The Internet of Things (IoT) is among the promising and interesting parts of digital transformation. The application of sensors, cloud and mobile devices to improve life in urban areas is often called smart cities.
Palo Alto, California, located in the heart of Silicon Valley has taken a lead in developing smart city services. For this reason, we invited Palo Alto's Chief Information Officer, Jonathan Reichental, to be a guest on the CXOTalk series of discussions with leaders and innovators.
During the conversation, Jonathan explains the background of smart cities, describes the leadership challenges associated with this kind of innovation, and offers specific examples.
Reichental's comments from the clip (edited):
I'll use two examples. When you enter an urban environment, come to Palo Alto, there is a lot of traffic in the downtown areas. The general number that's thrown about is that about 40% of the congestion is people looking for parking spaces This is pretty consistent worldwide; it is not an American or Californian phenomenon but global. If we find ways for people to identify available parking spaces so cars can go directly to them, you can reduce the amount of overall urban center congestion.

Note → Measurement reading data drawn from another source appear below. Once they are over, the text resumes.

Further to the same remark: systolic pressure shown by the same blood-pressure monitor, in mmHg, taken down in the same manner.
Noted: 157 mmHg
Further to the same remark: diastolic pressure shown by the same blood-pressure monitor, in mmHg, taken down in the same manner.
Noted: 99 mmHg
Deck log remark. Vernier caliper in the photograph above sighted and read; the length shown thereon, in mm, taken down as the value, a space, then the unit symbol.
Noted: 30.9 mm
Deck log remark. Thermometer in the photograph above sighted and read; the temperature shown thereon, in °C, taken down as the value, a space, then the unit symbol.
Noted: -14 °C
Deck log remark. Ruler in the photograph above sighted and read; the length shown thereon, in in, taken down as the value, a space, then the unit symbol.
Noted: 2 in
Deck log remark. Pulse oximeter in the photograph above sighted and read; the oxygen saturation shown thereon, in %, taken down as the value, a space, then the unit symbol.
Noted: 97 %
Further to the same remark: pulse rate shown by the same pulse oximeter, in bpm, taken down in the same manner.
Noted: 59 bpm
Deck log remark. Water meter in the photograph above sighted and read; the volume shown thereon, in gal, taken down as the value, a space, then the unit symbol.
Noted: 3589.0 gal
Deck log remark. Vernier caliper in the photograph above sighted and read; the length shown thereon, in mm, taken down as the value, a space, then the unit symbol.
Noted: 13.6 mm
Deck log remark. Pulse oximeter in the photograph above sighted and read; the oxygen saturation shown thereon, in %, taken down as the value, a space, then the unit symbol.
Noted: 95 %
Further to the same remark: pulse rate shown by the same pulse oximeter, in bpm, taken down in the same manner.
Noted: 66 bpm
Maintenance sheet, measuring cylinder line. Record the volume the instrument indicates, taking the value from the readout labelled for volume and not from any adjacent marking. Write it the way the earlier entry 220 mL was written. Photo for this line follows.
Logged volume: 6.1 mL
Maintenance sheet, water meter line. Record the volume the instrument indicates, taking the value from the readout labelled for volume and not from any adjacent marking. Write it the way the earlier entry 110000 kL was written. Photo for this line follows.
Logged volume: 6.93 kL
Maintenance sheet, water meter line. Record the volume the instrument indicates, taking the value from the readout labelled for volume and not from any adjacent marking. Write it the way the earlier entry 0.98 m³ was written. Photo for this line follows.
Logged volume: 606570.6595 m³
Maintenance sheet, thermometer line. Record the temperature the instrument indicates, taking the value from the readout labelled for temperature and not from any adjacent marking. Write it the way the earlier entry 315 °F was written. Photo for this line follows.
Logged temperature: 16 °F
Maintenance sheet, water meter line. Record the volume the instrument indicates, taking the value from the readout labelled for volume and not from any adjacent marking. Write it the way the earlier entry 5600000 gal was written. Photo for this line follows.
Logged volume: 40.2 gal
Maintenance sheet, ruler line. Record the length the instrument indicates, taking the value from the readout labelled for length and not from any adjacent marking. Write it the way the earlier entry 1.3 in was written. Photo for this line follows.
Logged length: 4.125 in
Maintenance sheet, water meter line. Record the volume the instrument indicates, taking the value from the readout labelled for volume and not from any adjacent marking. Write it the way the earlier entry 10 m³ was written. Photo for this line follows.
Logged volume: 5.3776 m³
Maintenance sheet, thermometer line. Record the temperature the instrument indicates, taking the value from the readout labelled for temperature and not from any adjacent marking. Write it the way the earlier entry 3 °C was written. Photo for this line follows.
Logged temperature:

So, a smart city approach would say, "How do you share knowledge that a parking space is available?" Well, you might have a sensor and, yes, in Palo Alto we are experimenting with sensors in parking spaces. Once a sensor knows whether a car is in that space or not, it then transmits that information to a cloud resource, which in turn is consumed by an app, and then the app can inform the driver.
But let's continue the thought around transportation because it is definitely among city governments' top five big challenges.
In the city of Palo Alto, we have gone recently from analog traffic signals to Internet Protocol (IP) based traffic signals. As traffic signals become nodes on a network, they become potentially more intelligent. We can control them through software.
Now we can do new things with this network. For one, [light changes} can be dynamic and change based on conditions. That's not entirely innovative; it's happened for a while even on analog systems, but we can have a granular level of managing those signals.
The next thing we can do is have a series of sensors on traffic signals that can count different types of traffic: bicycles, pedestrians, cars, trucks. And, the sensors can tell us in which direction these different entities are going.
Once we can collect that information in real-time, 24 hours a day, we can inform decision makers who are planning infrastructure, redesigning dangerous intersections, or making them more efficient. We're working on that smart transportation, having the infrastructure respond to human needs in a more organic and intelligent way.
As leaders, technologists, entrepreneurs and innovators we must educate and then build the storyline around how a smarter city helps to solve some of these other issues like the better use of water.
If we have small and cheap sensors on water systems, for example, we can detect leaks easier and lose less fresh water as it is distributed around cities. This is not a big problem in the US, but it's a huge problem in places like India, China and across the world.